The NFL Is Back. So Is the National Anthem Controversy. And Now There Are Two Anthems.

American society is grappling with complex, nuanced issues connected to race and political power. If we have to filter that debate through the binary of choosing to stand or sit for a national anthem, we'll never get much resolved. 


Unhappy with what they call "empty gestures" the Miami Dolphins say they will skip the pre-game "song and dance" that the National Football League plans to perform in front of largely empty stadiums this weekend.

In addition to the traditional playing of the "Star-Spangled Banner," the NFL plans to play "Lift Ev'ry Voice And Sing" before Sunday's games. The latter song has a long history as a rallying cry for civil rights and has been dubbed the "black national anthem." The league is playing it before games this week in an attempt to show support for the Black Lives Matter movement and to make a statement about racial injustice.

But, in a video posted to Twitter on Thursday, more than a dozen Dolphins' players say the whole team plans to skip the pre-game ritual.

"We need changed hearts, not just a response to pressure.

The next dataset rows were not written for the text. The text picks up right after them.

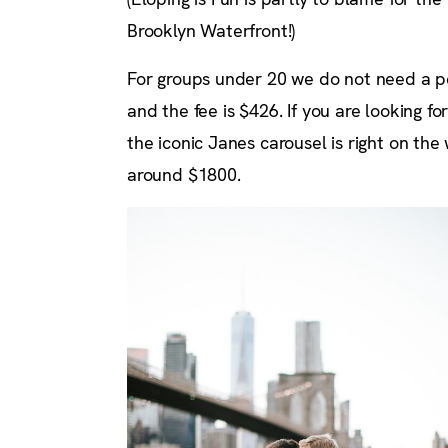
Brooklyn Waterfront!)
For groups under 20 we do not need a pe
and the fee is $426. If you are looking
the iconic Janes carousel is right on the
around $1800.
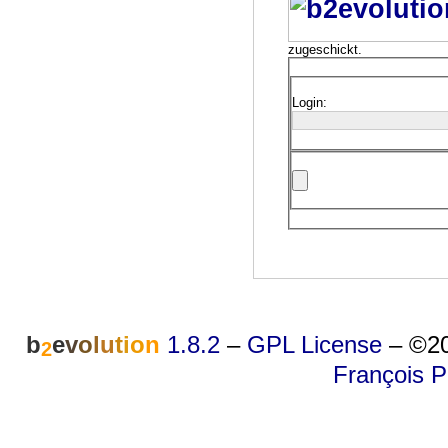
zugeschickt.
Login:
b
e
v
o
l
u
t
i
o
n
1.8.2
–
GPL License
–
©20
2
François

Enough, no more fluff and empty gestures," the players say in the video statement. "We need owners with influence and pockets bigger than ours to call-up officials and flex political power."

The video statement indicates how far things have shifted in just a few months. We've been watching the mostly silly debate over whether players should stand or kneel for the national anthem since 2016, when Colin Kaepernick, the then-quarterback for the San Francisco 49ers, variously sat or kneeled during the pre-game playing of the national anthem that season. After this summer's protests connected to the police killings of George Floyd, Breonna Taylor, and others, however, the terms of the debate have clearly shifted. This is no longer a question about whether players have the right to refuse to stand for the flag—they do, of course—but is now, finally, focused on the issue Kaepernick was always trying to call attention to in the first place.

That the NFL would respond to this year's protests by adding another song to the pre-game Americana ritual shows just how little the team owners and league executives understand the current moment.

Of course, the league finds itself in an unenviable position. The NFL wants nothing more than to deliver entertainment to as many Americans as possible so it can sell its product to advertisers and TV networks for top dollar. And the NFL has been very, very good at doing that for most of its history. Choosing sides in a political controversy necessarily means alienating some viewers. And losing viewers translates directly into losing revenue.

This is not a problem exclusive to the NFL, but football's place as America's most popular televised sport means the league's response to everything from COVID to police brutality will always be under the spotlight.

The consequences are already visible. Every year, the pollsters at Gallup survey Americans about their sentiments towards various industries. This year, Americans' favorable view of the sports industry fell by 15 percentage points—only the pharmaceutical industry and, naturally, the federal government scored lower. It's unfair to conclude that the drop-off is entirely, or even mostly, tied to the ongoing politicization of professional sports. Indeed, it could simply be that fewer people think positively about the sports industry because it has been so long since we got to go to a game.

Still, politics are surely part of the overall picture, and league executives have no good options. On one side, the players are demanding more than empty gestures—the Dolphins' statement, like the brief NBA strike last month, explicitly calls for team owners to take political actions. The players have no right to control how a team executive uses his private fortune, of course, but the players have cultural capital that the owners lack: Everyone knows Lebron James, but could you pick Dolphins' owner Stephen Ross out of a lineup?

When it comes to adding a second anthem to a pregame ritual that will play in front of mostly empty stadiums, the NFL is trying to appease everyone while not rocking the boat too much in either direction. That might be the league's only viable option for now, but it likely feels unsatisfactory to both sides. The Dolphins (and likely other players on other teams too) are unhappy. Meanwhile, The Wall Street Journal's Jason Riley called it "an act of cowardice masquerading as wokeness."

It's mostly just ridiculous. American society is grappling with complex, nuanced issues connected to race, political power, and the use of state-sanctioned violence against innocent people. If we have to filter that debate through the binary of choosing to stand or sit for a national anthem—or, for that matter, through the equally unsatisfactory binary of a Team Red versus Team Blue election—we'll never get much resolved.

"So, if my dad was a soldier but the cops kill my brother," says Dolphins' linebacker Elandon Roberts in the team's video statement, "do I stand for one anthem and kneel for the other?"